In the material below, find the line with "- **Efficiency**: 90-95% cache hit rate" and the line with "## 🎉 **Conclusión**", then output those two lines and every line between them, exactly.

Extracted data section start

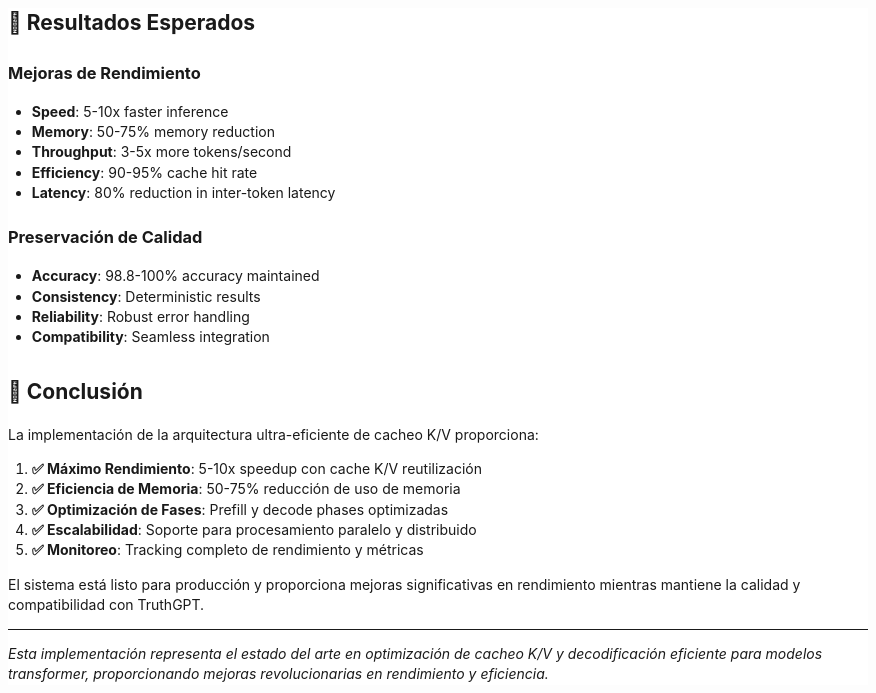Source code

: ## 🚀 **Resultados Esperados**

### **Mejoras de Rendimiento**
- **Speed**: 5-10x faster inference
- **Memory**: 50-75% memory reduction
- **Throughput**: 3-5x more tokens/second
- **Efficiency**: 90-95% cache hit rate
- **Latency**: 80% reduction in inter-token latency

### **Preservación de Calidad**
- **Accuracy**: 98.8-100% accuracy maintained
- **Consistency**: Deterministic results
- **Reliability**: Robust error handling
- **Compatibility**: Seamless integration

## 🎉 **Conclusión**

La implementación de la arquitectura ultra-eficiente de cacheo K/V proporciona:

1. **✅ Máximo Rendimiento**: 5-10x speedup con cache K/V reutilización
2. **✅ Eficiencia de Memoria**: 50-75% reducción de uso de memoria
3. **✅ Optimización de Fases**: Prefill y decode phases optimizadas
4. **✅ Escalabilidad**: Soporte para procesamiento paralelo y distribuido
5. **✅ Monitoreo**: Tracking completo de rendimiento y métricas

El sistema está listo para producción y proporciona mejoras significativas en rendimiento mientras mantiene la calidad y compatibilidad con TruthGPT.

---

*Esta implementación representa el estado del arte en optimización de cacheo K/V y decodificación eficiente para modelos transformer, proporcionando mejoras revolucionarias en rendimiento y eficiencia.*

Extracted data section end
Extracted data section start

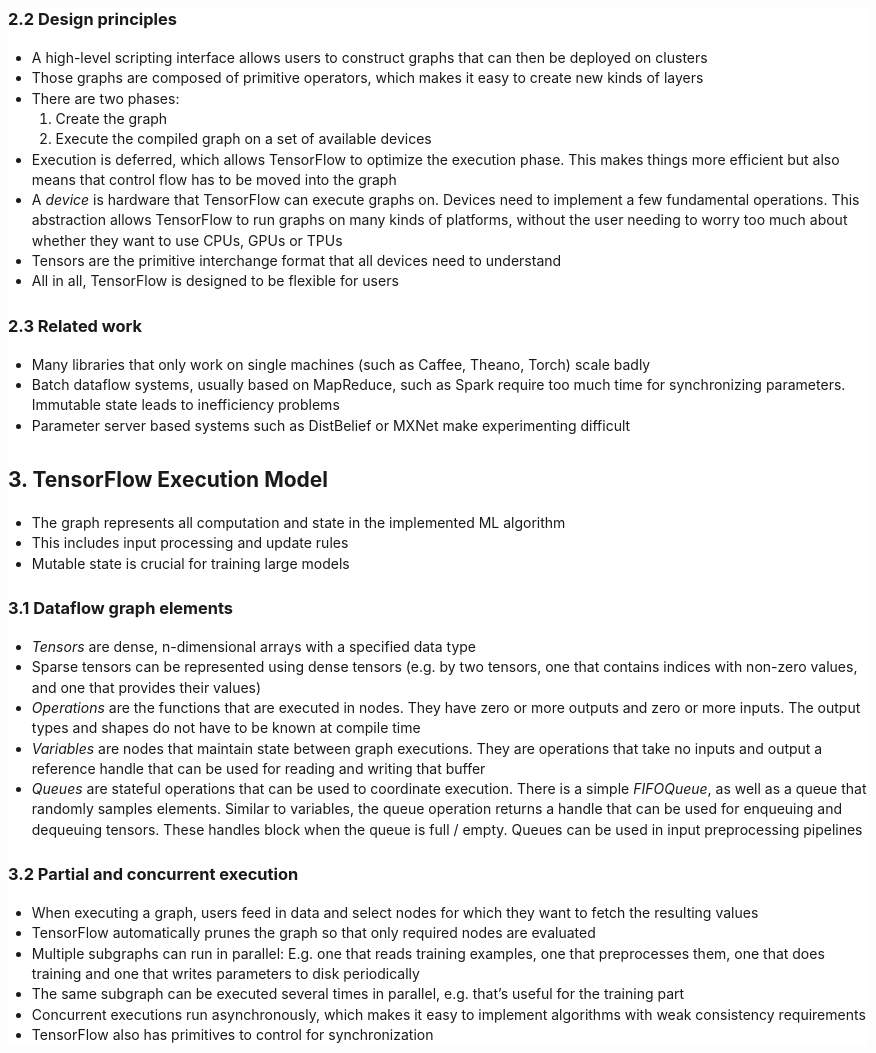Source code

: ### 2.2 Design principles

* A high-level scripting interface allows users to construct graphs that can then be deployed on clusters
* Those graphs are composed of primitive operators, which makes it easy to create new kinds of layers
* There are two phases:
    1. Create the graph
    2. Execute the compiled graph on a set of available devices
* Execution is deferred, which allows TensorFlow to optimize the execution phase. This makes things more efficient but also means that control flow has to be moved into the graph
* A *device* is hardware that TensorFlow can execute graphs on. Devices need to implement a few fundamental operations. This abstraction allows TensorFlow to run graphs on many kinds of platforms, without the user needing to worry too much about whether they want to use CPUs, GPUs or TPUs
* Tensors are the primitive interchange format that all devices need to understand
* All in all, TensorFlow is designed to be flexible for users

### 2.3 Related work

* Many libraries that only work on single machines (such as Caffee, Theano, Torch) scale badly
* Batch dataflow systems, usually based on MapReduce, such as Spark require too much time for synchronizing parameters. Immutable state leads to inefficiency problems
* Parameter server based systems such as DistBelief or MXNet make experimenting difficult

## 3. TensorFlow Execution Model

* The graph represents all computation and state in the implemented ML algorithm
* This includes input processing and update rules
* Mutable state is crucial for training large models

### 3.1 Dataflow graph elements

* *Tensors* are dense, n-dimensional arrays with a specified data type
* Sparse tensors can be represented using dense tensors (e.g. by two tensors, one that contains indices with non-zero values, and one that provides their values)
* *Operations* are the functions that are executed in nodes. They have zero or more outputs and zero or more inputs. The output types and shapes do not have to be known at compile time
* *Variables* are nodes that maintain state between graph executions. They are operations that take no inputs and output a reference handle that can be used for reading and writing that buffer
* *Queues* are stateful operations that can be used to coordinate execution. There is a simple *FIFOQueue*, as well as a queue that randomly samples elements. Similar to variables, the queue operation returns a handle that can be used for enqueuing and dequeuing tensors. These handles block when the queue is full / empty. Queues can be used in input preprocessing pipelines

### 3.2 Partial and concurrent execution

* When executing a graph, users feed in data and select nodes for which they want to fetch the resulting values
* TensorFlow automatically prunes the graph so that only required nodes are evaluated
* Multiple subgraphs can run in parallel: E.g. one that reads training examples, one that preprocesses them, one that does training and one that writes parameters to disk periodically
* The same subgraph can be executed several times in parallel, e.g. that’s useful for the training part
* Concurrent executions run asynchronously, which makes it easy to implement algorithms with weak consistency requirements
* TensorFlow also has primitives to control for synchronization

Extracted data section end

▸ **Finished exercise**:
- **Efficiency**: 90-95% cache hit rate
- **Latency**: 80% reduction in inter-token latency

### **Preservación de Calidad**
- **Accuracy**: 98.8-100% accuracy maintained
- **Consistency**: Deterministic results
- **Reliability**: Robust error handling
- **Compatibility**: Seamless integration

## 🎉 **Conclusión**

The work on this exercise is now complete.